Finally, during development, maturation and aging the genome of somatic cells is subject to the continuous occurrence of random genome sequence alterations, which gradually diminish intra-organ homogeneity and may lead to loss of coordination of expression among multiple genes in functional pathways or networks (31). Such emerging cell-to-cell variability is only amenable through single-cell genomics approaches.

In this study, we have taken the first step towards comprehensively analyzing mammalian single-cell genomes using next-generation sequencing. We first showed evidence of an induced mutation load in single ENU-treated cells from a Drosophila cell line. The high level of induction and the consistency of the results across the three ENU-treated cells provide strong evidence that the experimental results for the ENU-induced cells are accurate. Next, we developed a reduced-representation assay to repeat the experiment using MEFs. We observed a consistent mutation frequency across the two single ENU-treated MEFs, similar to the levels found in the treated S2 cells. The mutation frequencies observed in the treated MEFs were two-fold higher than those previously estimated using a lacZ transgenic reporter gene (20). The discrepancy can be explained, at least in part, by the fact that the reporter gene cannot detect mutations that do not inactivate the β-galactosidase enzymatic activity (21).

While our results conclusively indicate elevated mutation frequencies in both S2 cells and MEFs after exposure to ENU, our data does not allow for accurate estimates of the frequency of spontaneous mutations in control cells. For the control MEF cells, it is possible to make a comparison with spontaneous mutation frequencies observed with our lacZ reporter system in these same cells (32). While we do find higher mutation frequencies by direct sequencing than with the reporter system (in keeping with the inability of the lacZ positive selection system to detect silent mutations), they are in the same range.

Background mutation frequencies are equal to the sum of the spontaneous mutation frequencies within the individual cells and the background error rate of the assay due to mutations introduced during the WGA step. An error introduced early in MDA would be found in 12.5% of the sequences in a diploid cell and 6.25% of the sequences in a tetraploid cell on average (25). The kinetics of the amplification process, i.e. the fact that multiple polymerase molecules may be operating on the original template strand when the initial error is introduced, may further reduce the probability of significant errors occurring. The percentages listed above are averages however, and it is possible that an error produced early in MDA could be randomly selected for, leading to a false positive call present in the majority of reads aligning at a locus. Additionally, the high degree of allele dropout observed in many of our samples increases the probability that some artifacts produced early in MDA could be found in a significant proportion of reads aligning at a locus. In order to obtain a more quantitative estimate of the spontaneous mutation frequency, more extensive studies are needed, using maximum-likelihood methods for estimating mutation frequencies from the high-throughput sequencing data, for example, as described by Lynch (33).

The mutant spectra observed in the treated S2 and MEF cells agrees with data obtained using reporter genes (34–36), providing additional evidence for the accuracy of our measured ENU-induced mutation loads. A common argument against the use of reporter genes is that they may not be representative of genome-wide events, due to both sequence specificity and their dependence on a phenotypic change. ENU is a small direct-acting agent with a lack of sequence specificity and, therefore, it was not surprising that no major differences were found between reporter gene data and our genome-wide unbiased approach.

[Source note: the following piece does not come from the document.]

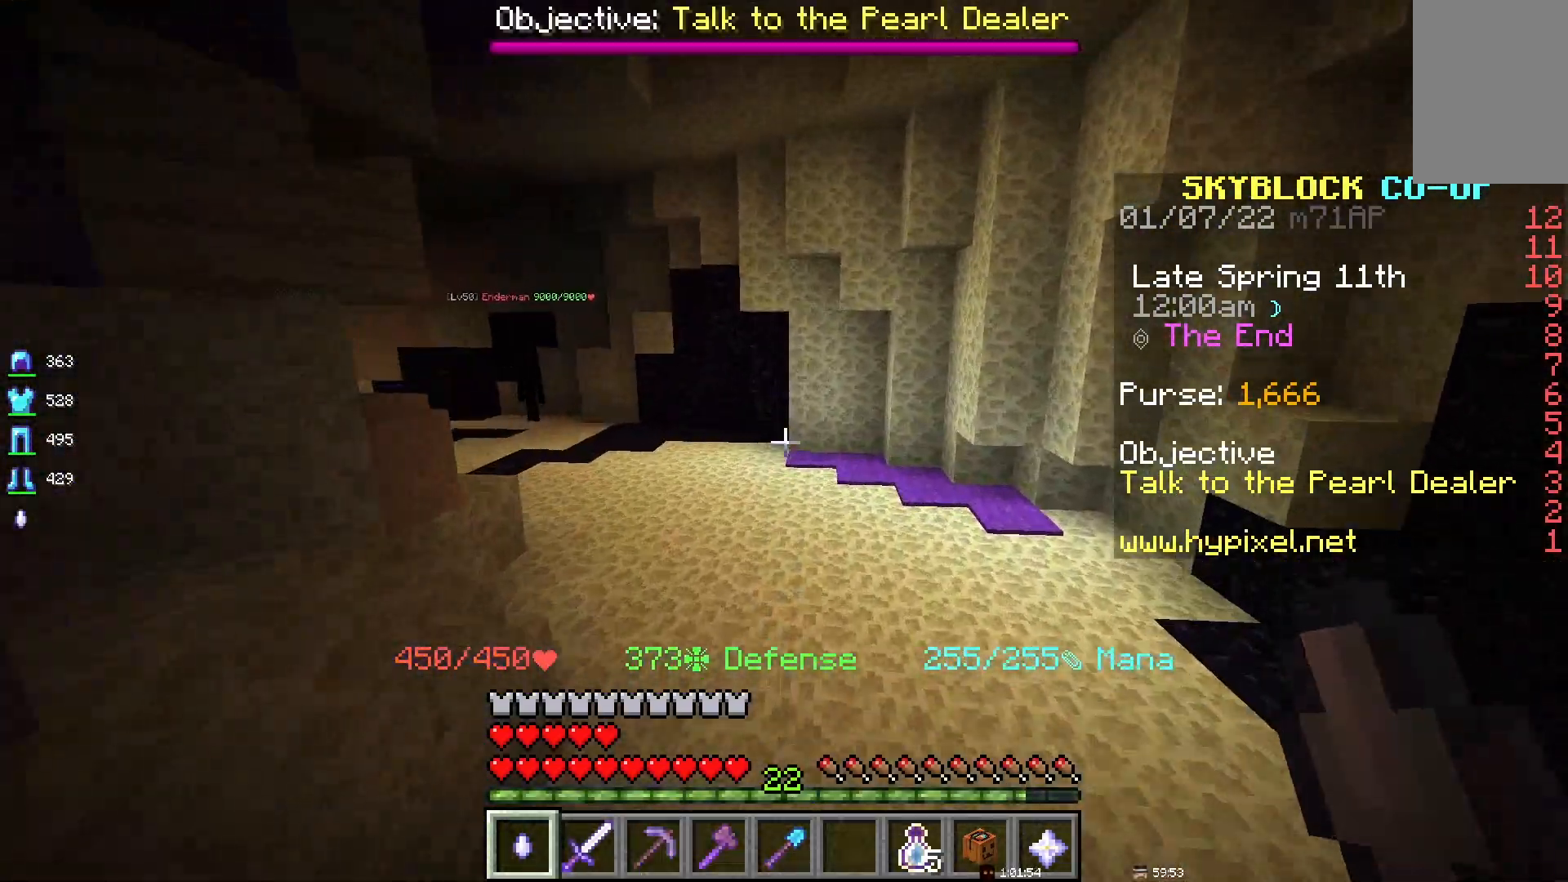
{"keys": ["d"], "mouse": [], "events": [[167, "d", "down"]]}
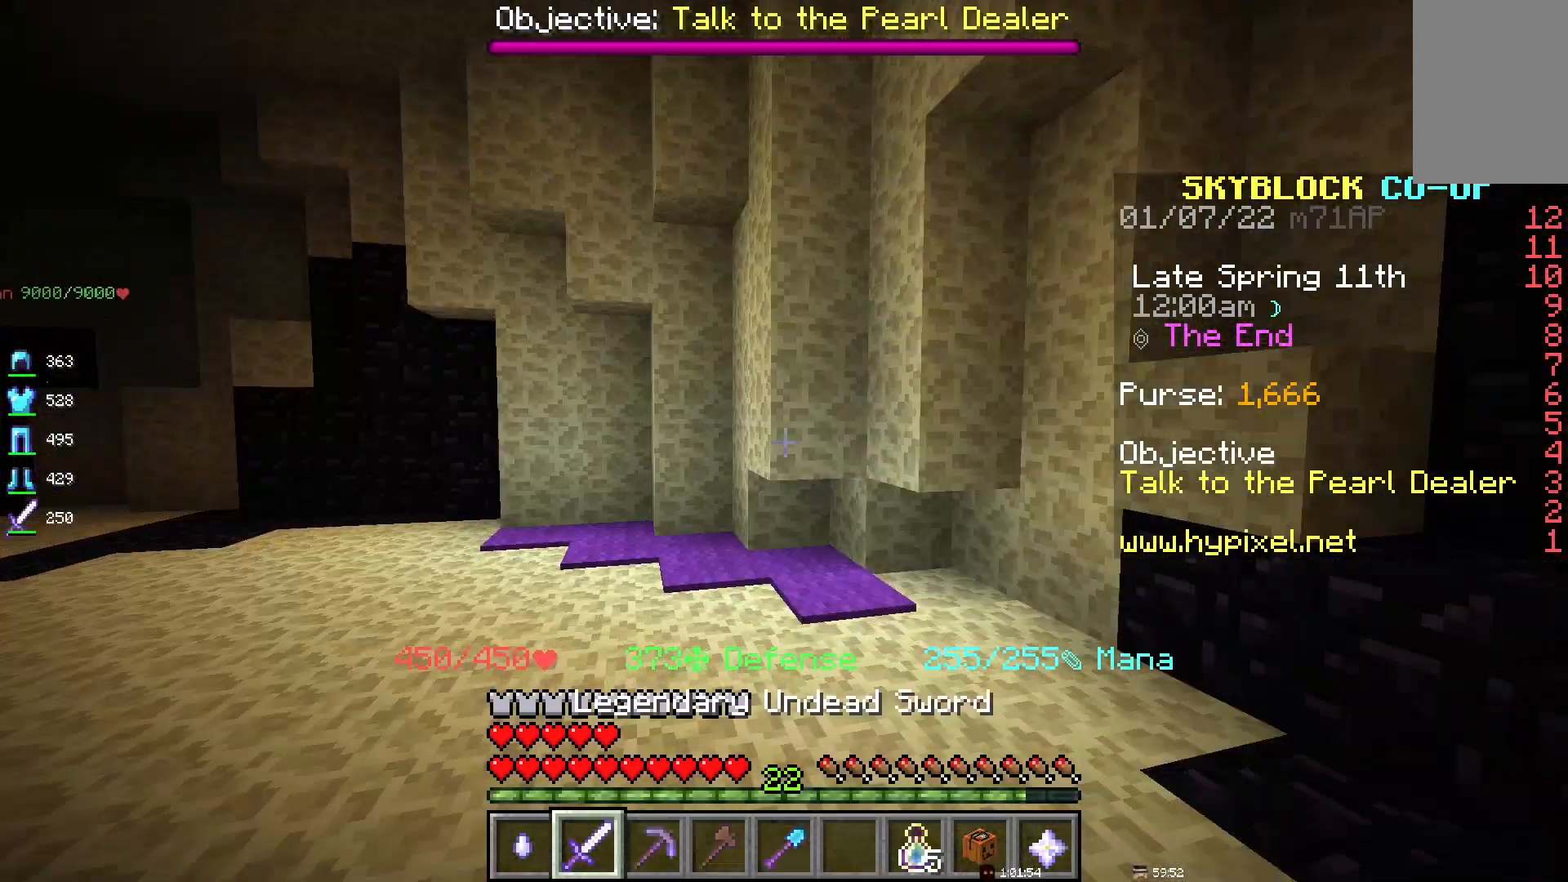
{"keys": [], "mouse": [], "events": [[233, "d", "up"]]}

While this analysis was limited to point mutations, the same methodology can be applied to investigate small insertions and deletions (InDels) and structural variation. Indeed, the paired-end sequencing approach allows us to detect structural alterations as invalid alignments to the reference genome sequence (37). If the mapped locations of the ends of a paired-read have abnormal distances, orientation or chromosomal localization, then a genomic rearrangement is suggested. While we were clearly able to detect such events, ENU is a point mutagen and we did not find an increase of genome rearrangements in the treated cells (not shown).

In summary, these results show for the first time how massively parallel sequencing can be used effectively for measuring random, low-abundance mutations in somatic cells. This opens up the possibility to analyze intra-tissue heterogeneity of cellular genotypes. Importantly, our methodology provides a direct, comprehensive approach for estimating an individual's risk from exposure to mutagenic agents, such as radiation.

SUPPLEMENTARY DATA

Supplementary Data are available at NAR online: Supplementary Figures S1–S3.

FUNDING

National Institutes of Health (NIH) (grant numbers R01AG034421, P01AG17242, R21AG030567, R21ES019520, U54RR024346). Funding for open access charge: NIH, National Institute of Aging (R01AG034421).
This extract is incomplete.